### Exercise aim
Reproduce the rows below verbatim, starting from the first one and continuing up to and including the line that contains "Jak působí konopné".

== Segment start ==

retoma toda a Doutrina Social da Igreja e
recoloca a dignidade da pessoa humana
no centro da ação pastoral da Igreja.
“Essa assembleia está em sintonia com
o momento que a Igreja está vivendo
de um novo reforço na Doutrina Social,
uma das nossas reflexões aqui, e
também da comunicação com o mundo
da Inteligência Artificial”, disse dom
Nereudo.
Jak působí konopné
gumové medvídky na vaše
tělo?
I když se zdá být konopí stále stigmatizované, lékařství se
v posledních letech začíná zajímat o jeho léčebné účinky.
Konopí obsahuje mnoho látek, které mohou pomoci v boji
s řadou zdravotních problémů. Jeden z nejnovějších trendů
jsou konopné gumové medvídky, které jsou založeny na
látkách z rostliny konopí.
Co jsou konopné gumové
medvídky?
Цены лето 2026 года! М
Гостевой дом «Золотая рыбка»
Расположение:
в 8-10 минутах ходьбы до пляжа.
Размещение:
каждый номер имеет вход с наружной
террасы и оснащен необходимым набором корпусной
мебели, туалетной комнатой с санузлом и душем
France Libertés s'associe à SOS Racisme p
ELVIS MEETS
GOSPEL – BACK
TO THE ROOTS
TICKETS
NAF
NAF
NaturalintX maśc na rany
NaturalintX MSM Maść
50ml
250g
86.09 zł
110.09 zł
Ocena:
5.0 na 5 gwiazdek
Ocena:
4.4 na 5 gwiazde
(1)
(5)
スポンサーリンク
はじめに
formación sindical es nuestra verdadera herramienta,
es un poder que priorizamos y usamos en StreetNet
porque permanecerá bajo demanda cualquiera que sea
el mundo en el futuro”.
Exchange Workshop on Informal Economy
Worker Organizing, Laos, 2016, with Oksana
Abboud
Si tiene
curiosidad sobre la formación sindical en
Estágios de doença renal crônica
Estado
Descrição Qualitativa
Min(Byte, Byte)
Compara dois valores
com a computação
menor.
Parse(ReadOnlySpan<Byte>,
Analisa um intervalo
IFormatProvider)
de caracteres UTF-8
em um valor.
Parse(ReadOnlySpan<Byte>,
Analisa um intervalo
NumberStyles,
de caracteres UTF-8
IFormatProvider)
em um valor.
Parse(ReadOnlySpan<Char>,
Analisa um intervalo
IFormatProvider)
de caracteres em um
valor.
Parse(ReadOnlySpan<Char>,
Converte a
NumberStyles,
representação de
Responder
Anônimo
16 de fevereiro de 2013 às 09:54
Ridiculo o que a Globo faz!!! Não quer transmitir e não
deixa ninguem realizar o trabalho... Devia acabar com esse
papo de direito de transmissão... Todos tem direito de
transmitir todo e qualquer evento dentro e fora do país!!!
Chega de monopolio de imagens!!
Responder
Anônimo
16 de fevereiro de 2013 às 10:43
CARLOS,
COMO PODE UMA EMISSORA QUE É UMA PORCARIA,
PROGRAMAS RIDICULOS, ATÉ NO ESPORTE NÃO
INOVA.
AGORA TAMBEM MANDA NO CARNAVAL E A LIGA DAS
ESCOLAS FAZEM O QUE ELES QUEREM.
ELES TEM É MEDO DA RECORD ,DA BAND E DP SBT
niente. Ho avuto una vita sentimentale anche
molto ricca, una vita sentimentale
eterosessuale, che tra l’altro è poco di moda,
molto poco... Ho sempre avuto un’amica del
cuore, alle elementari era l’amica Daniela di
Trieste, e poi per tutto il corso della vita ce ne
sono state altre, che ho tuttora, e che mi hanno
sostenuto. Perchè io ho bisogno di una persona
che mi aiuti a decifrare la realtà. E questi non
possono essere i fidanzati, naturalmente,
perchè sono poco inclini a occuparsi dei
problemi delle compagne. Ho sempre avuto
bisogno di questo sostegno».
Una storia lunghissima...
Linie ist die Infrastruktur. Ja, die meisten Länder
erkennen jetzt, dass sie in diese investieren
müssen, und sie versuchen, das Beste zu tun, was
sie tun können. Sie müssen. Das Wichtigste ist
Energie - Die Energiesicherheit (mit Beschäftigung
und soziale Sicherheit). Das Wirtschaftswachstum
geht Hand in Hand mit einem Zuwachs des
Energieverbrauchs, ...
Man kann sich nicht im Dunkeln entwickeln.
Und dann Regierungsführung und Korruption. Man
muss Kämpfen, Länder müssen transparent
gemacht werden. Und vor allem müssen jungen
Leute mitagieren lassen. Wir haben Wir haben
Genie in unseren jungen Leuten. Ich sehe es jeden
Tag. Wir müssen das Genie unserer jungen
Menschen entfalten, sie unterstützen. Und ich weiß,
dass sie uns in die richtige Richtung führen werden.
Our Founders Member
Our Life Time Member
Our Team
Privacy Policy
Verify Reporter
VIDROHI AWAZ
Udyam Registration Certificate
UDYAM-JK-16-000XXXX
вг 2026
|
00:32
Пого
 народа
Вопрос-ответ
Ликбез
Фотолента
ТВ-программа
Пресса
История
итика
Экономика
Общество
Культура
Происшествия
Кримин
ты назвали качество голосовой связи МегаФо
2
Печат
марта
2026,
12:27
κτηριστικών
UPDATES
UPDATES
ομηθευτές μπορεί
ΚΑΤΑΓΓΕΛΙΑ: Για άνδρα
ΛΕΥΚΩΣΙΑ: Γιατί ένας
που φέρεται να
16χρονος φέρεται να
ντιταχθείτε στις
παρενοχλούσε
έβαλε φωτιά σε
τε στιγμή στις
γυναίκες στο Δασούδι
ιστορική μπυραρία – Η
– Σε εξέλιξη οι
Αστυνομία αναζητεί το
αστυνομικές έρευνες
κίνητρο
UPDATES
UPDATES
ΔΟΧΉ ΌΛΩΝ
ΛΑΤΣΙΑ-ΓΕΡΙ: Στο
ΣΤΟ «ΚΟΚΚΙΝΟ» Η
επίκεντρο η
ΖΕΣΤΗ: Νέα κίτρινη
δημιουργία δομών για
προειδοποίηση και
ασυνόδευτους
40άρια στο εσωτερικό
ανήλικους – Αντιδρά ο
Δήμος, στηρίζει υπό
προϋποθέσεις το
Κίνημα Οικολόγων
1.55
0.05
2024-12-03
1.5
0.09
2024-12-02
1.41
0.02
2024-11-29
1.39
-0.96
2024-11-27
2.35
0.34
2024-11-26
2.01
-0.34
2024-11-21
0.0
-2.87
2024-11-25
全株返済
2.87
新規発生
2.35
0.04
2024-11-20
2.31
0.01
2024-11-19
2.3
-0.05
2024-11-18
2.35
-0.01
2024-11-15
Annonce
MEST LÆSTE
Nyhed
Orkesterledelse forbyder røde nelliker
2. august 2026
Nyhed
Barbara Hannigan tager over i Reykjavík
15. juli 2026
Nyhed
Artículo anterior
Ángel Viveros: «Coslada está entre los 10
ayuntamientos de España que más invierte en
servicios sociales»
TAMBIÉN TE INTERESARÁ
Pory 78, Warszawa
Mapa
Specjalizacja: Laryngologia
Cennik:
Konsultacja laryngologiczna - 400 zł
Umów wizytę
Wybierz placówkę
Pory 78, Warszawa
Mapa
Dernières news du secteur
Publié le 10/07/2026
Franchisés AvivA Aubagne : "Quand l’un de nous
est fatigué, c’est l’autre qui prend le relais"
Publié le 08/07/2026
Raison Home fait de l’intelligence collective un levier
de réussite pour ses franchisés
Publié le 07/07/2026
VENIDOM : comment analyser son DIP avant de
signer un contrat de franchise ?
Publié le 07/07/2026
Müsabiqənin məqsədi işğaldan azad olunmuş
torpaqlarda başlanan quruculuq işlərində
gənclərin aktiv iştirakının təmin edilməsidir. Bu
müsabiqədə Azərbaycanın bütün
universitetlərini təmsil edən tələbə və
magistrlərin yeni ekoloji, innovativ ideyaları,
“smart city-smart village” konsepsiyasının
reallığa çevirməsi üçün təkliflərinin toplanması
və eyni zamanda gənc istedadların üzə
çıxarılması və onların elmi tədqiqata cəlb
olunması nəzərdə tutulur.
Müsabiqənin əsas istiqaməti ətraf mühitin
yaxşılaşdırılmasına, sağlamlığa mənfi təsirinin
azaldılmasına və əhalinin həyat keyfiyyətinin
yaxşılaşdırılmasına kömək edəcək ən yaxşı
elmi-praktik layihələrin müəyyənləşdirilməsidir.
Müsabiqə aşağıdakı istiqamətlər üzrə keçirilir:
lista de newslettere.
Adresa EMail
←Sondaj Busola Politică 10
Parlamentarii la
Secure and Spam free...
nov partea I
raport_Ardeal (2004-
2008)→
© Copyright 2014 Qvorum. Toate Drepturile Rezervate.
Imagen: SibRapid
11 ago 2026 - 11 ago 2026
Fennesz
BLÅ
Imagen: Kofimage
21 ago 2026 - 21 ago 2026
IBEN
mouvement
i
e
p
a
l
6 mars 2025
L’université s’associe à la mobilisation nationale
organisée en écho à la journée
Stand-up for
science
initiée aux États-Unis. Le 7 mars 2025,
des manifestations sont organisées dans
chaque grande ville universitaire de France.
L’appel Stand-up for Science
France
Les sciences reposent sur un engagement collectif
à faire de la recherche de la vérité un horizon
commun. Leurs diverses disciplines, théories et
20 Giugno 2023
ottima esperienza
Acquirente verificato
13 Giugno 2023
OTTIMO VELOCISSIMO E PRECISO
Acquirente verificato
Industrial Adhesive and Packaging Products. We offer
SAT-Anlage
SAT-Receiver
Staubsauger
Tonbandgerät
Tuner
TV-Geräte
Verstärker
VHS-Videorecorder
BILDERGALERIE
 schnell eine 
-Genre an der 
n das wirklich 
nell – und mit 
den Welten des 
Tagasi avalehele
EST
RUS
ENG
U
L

== Segment end ==

### Finished exercise
retoma toda a Doutrina Social da Igreja e
recoloca a dignidade da pessoa humana
no centro da ação pastoral da Igreja.
“Essa assembleia está em sintonia com
o momento que a Igreja está vivendo
de um novo reforço na Doutrina Social,
uma das nossas reflexões aqui, e
também da comunicação com o mundo
da Inteligência Artificial”, disse dom
Nereudo.
Jak působí konopné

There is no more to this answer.